Porque si entre los tres y los ocho años el cerebro humano está increíblemente predispuesto para este tipo de aprendizajes, permitámosles aprender, que practiquen la amabilidad, la generosidad, el optimismo, la empatía y la compasión, y que puedan hacerlo a su modo, pero también de una forma diferente en cada etapa evolutiva. La felicidad responsable en la infancia y en la adolescencia debe aprenderse. El cerebro humano cuenta con un sistema que nos predispone hacia los demás, incluso para ayudar a personas que no conocemos de nada, pero pocas veces o nunca se tiene en cuenta que, desde edades muy tempranas, a los seres humanos nos hace increíblemente felices ayudar a otros.

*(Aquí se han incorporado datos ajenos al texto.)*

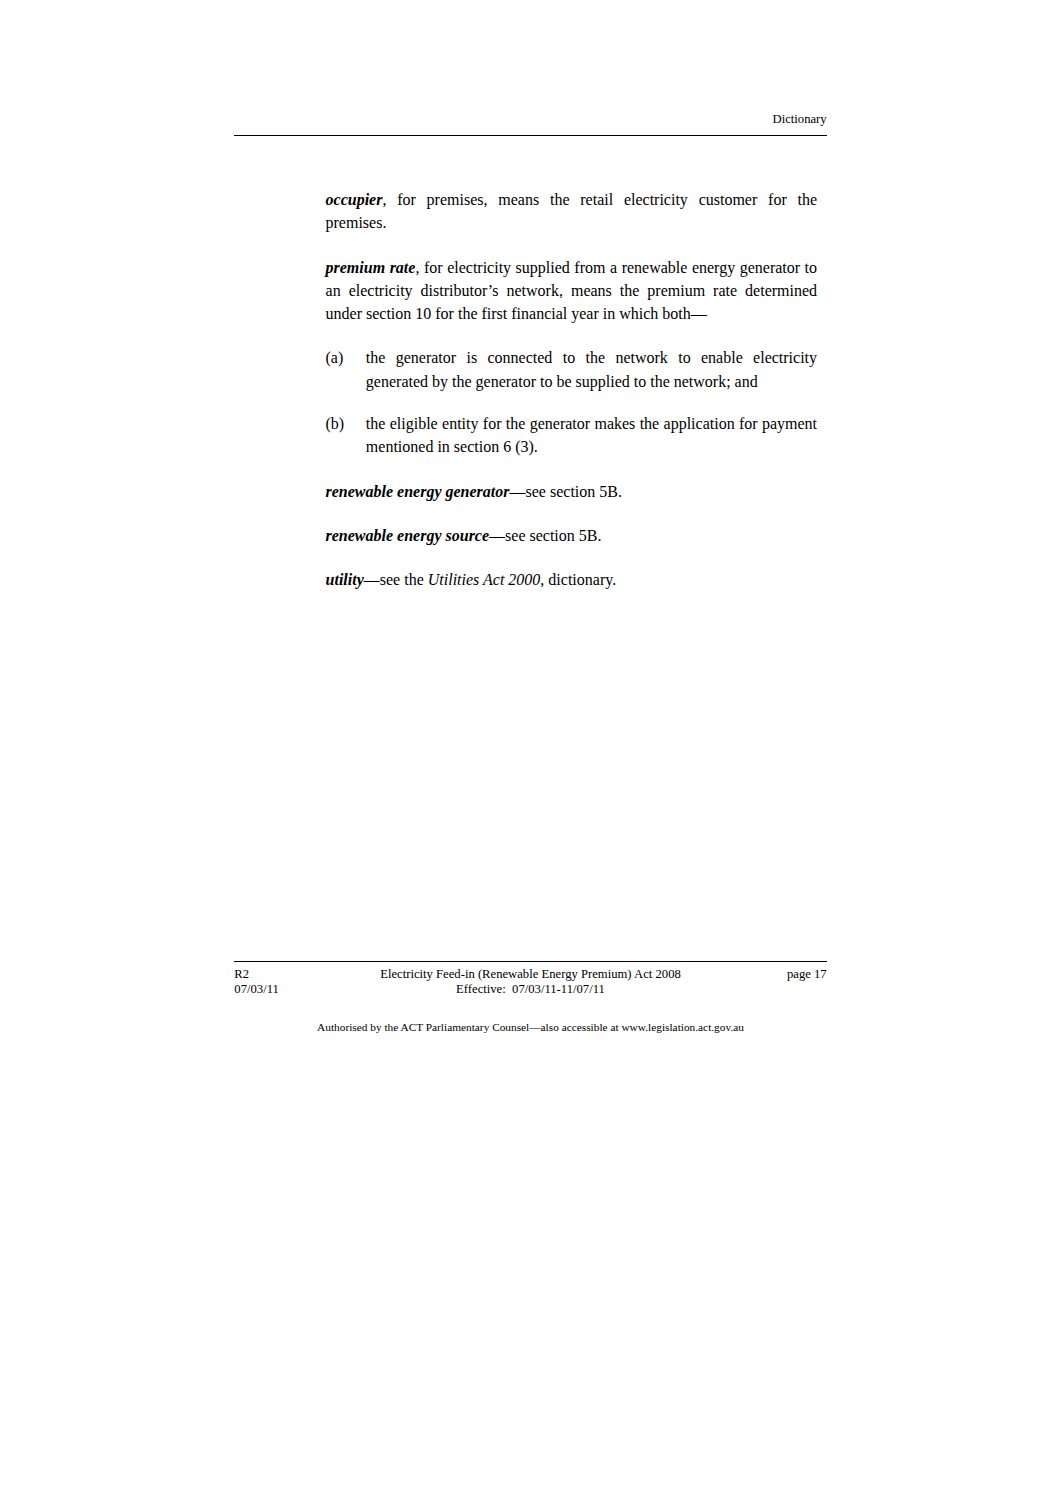Dictionary
occupier, for premises, means the retail electricity customer for the premises.
premium rate, for electricity supplied from a renewable energy generator to an electricity distributor’s network, means the premium rate determined under section 10 for the first financial year in which both—
(a) the generator is connected to the network to enable electricity generated by the generator to be supplied to the network; and
(b) the eligible entity for the generator makes the application for payment mentioned in section 6 (3).
renewable energy generator—see section 5B.
renewable energy source—see section 5B.
utility—see the Utilities Act 2000, dictionary.
R2
07/03/11
Electricity Feed-in (Renewable Energy Premium) Act 2008
Effective: 07/03/11-11/07/11
page 17
Authorised by the ACT Parliamentary Counsel—also accessible at www.legislation.act.gov.au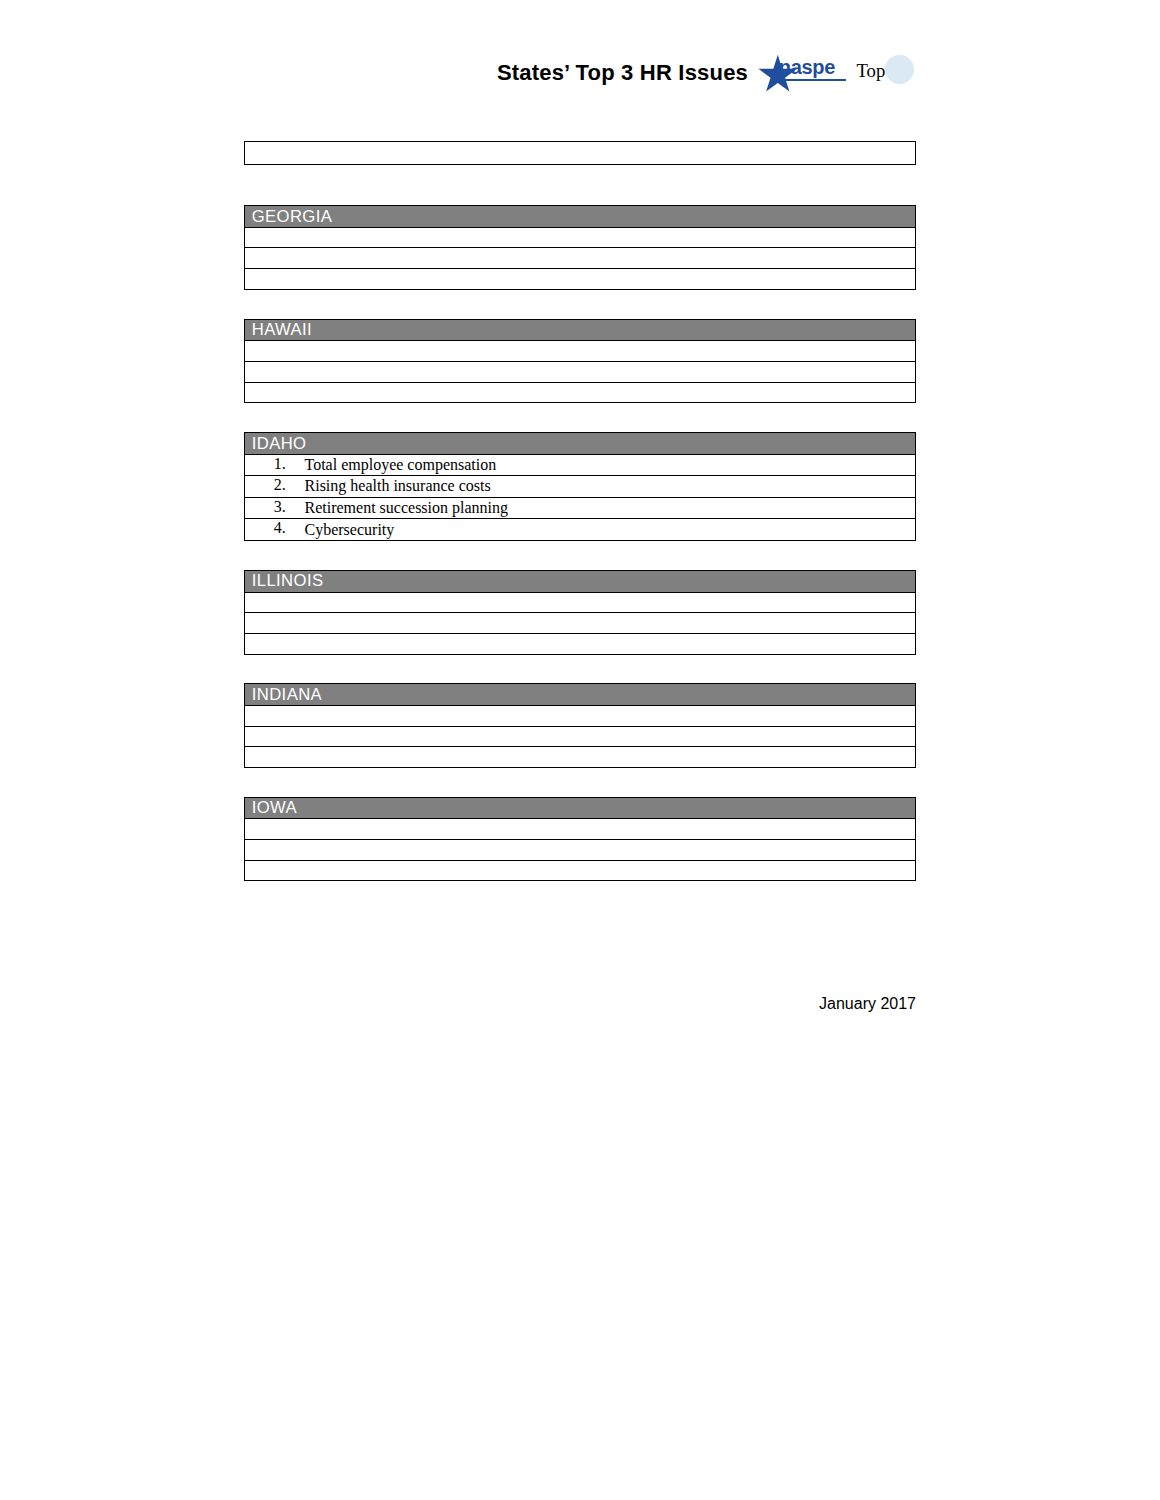States’ Top 3 HR Issues
naspe
Top
| GEORGIA |
| --- |
| HAWAII |
| --- |
| IDAHO |
| --- |
| 1. Total employee compensation |
| 2. Rising health insurance costs |
| 3. Retirement succession planning |
| 4. Cybersecurity |
| ILLINOIS |
| --- |
| INDIANA |
| --- |
| IOWA |
| --- |
January 2017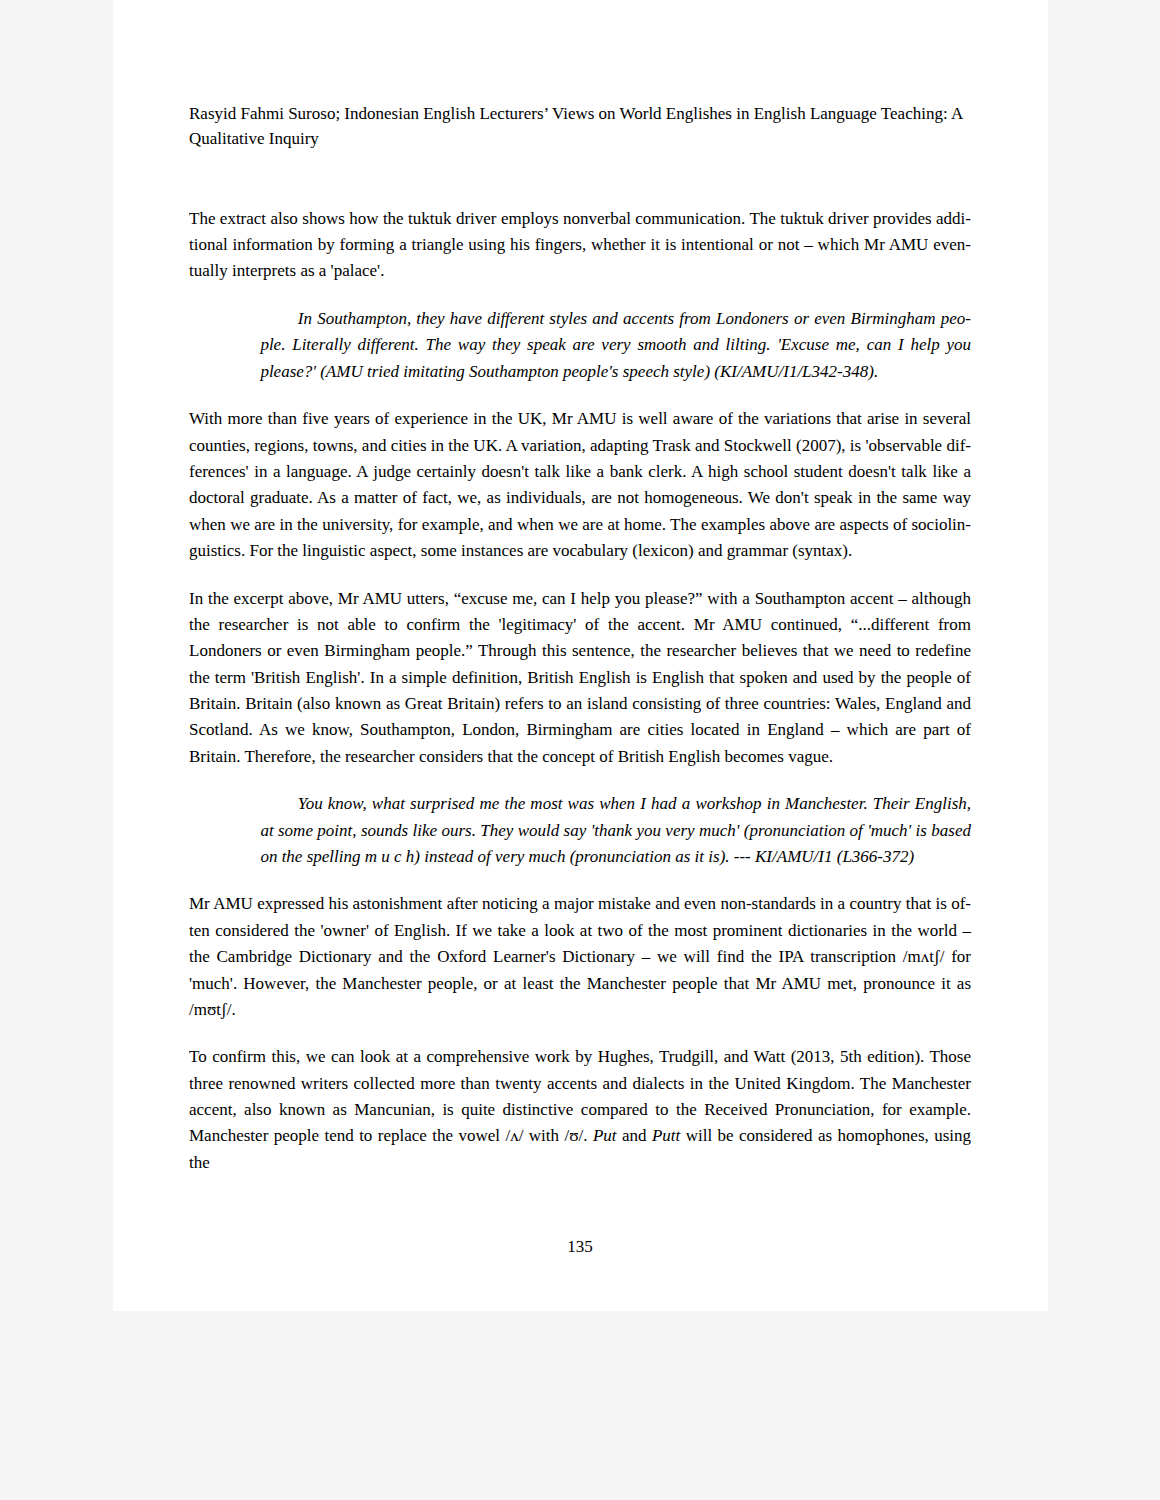Rasyid Fahmi Suroso; Indonesian English Lecturers’ Views on World Englishes in English Language Teaching: A Qualitative Inquiry
The extract also shows how the tuktuk driver employs nonverbal communication. The tuktuk driver provides additional information by forming a triangle using his fingers, whether it is intentional or not – which Mr AMU eventually interprets as a 'palace'.
In Southampton, they have different styles and accents from Londoners or even Birmingham people. Literally different. The way they speak are very smooth and lilting. 'Excuse me, can I help you please?' (AMU tried imitating Southampton people's speech style) (KI/AMU/I1/L342-348).
With more than five years of experience in the UK, Mr AMU is well aware of the variations that arise in several counties, regions, towns, and cities in the UK. A variation, adapting Trask and Stockwell (2007), is 'observable differences' in a language. A judge certainly doesn't talk like a bank clerk. A high school student doesn't talk like a doctoral graduate. As a matter of fact, we, as individuals, are not homogeneous. We don't speak in the same way when we are in the university, for example, and when we are at home. The examples above are aspects of sociolinguistics. For the linguistic aspect, some instances are vocabulary (lexicon) and grammar (syntax).
In the excerpt above, Mr AMU utters, “excuse me, can I help you please?” with a Southampton accent – although the researcher is not able to confirm the 'legitimacy' of the accent. Mr AMU continued, “...different from Londoners or even Birmingham people.” Through this sentence, the researcher believes that we need to redefine the term 'British English'. In a simple definition, British English is English that spoken and used by the people of Britain. Britain (also known as Great Britain) refers to an island consisting of three countries: Wales, England and Scotland. As we know, Southampton, London, Birmingham are cities located in England – which are part of Britain. Therefore, the researcher considers that the concept of British English becomes vague.
You know, what surprised me the most was when I had a workshop in Manchester. Their English, at some point, sounds like ours. They would say 'thank you very much' (pronunciation of 'much' is based on the spelling m u c h) instead of very much (pronunciation as it is). --- KI/AMU/I1 (L366-372)
Mr AMU expressed his astonishment after noticing a major mistake and even non-standards in a country that is often considered the 'owner' of English. If we take a look at two of the most prominent dictionaries in the world – the Cambridge Dictionary and the Oxford Learner's Dictionary – we will find the IPA transcription /mʌtʃ/ for 'much'. However, the Manchester people, or at least the Manchester people that Mr AMU met, pronounce it as /mʊtʃ/.
To confirm this, we can look at a comprehensive work by Hughes, Trudgill, and Watt (2013, 5th edition). Those three renowned writers collected more than twenty accents and dialects in the United Kingdom. The Manchester accent, also known as Mancunian, is quite distinctive compared to the Received Pronunciation, for example. Manchester people tend to replace the vowel /ʌ/ with /ʊ/. Put and Putt will be considered as homophones, using the
135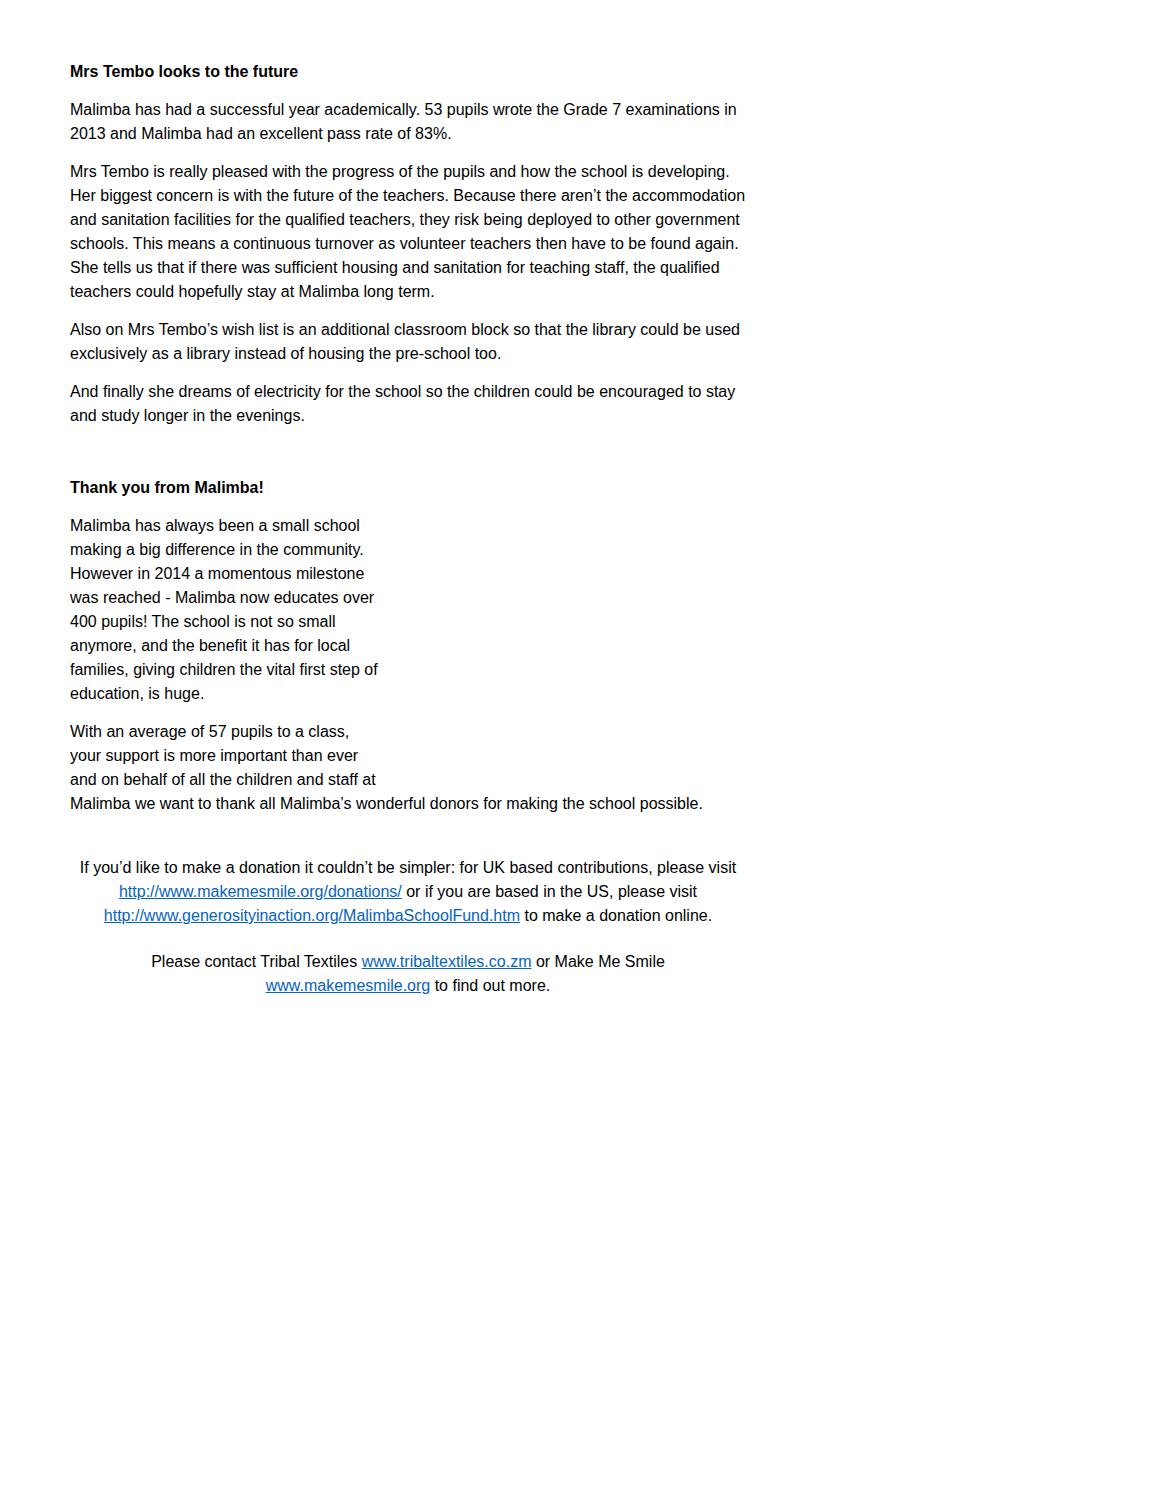Mrs Tembo looks to the future
Malimba has had a successful year academically. 53 pupils wrote the Grade 7 examinations in 2013 and Malimba had an excellent pass rate of 83%.
Mrs Tembo is really pleased with the progress of the pupils and how the school is developing. Her biggest concern is with the future of the teachers. Because there aren’t the accommodation and sanitation facilities for the qualified teachers, they risk being deployed to other government schools. This means a continuous turnover as volunteer teachers then have to be found again. She tells us that if there was sufficient housing and sanitation for teaching staff, the qualified teachers could hopefully stay at Malimba long term.
Also on Mrs Tembo’s wish list is an additional classroom block so that the library could be used exclusively as a library instead of housing the pre-school too.
And finally she dreams of electricity for the school so the children could be encouraged to stay and study longer in the evenings.
Thank you from Malimba!
Malimba has always been a small school making a big difference in the community. However in 2014 a momentous milestone was reached - Malimba now educates over 400 pupils! The school is not so small anymore, and the benefit it has for local families, giving children the vital first step of education, is huge.
With an average of 57 pupils to a class, your support is more important than ever and on behalf of all the children and staff at Malimba we want to thank all Malimba’s wonderful donors for making the school possible.
If you’d like to make a donation it couldn’t be simpler: for UK based contributions, please visit http://www.makemesmile.org/donations/ or if you are based in the US, please visit http://www.generosityinaction.org/MalimbaSchoolFund.htm to make a donation online.
Please contact Tribal Textiles www.tribaltextiles.co.zm or Make Me Smile www.makemesmile.org to find out more.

La neurociencia social, si bien es una ciencia nueva que estudia cómo se activan los circuitos en el cerebro cuando dos personas interactúan, está demostrando cada vez más que algunos circuitos cerebrales se activan solo en la vida social y que la compasión es una reacción natural para ayudar por defecto.

¿O no es verdad que cuando ocurren verdaderas catástrofes el comportamiento de los seres humanos es solidario, compasivo, y afloran los sentimientos de empatía, compañerismo y cuidado?

Estas respuestas involuntarias, estos sentimientos de cuidado y ayuda, que derivan de juicios emocionales rápidos y automatizados, evidentemente anteriores a la razón, tienen un origen evolutivo, de modo que no hay razón para no retomarlas cuanto antes si queremos que las nuevas generaciones sepan adaptarse a un mundo cada vez más incierto.

En este libro probablemente descubrirás más rápido por dónde empezar. Y además mucha información. Porque la educación para la felicidad responsable es algo que tiene que ocurrir primero en la mente de los adultos. Padres y docentes son quienes necesitan primero comprender e internalizar por qué quieren educar para la paz y de ese modo convertirse en modelos fiables para los más jóvenes.

No se trata solo de saber por qué es necesario educar de otro modo, también es fundamental descubrir cómo hacerlo en las diferentes etapas de crecimiento.

A veces la meditación y las prácticas contemplativas son un buen comienzo para lograr calma mental y regular el nivel de estrés, y a menudo basta con tomarse unos diez o quince minutos diarios para lograrlo, pero también sabemos que para educar es necesario dar un paso más y ejercitar actitudes o incluir nuevas prácticas en nuestras jornadas o bien en días determinados para el agradecimiento o para el altruismo. Cuando repetimos algo durante veintiún días es muy factible que se convierta en hábito.

Hoy las investigaciones científicas en neuroeducación demuestran la relación que existe entre la ternura, la generosidad, y la compasión. Por ejemplo, los circuitos neurológicos que llevan a la empatía y a la compasión no son los mismos, pero sí hay una conexión interesante entre la ternura y la compasión; así que, si los niños reciben manifestaciones de ternura y aprenden a expresarla, estarán abriendo la puerta para, en algún momento, llevar naturalmente a la práctica actitudes para aliviar el sufrimiento de otras personas de su edad.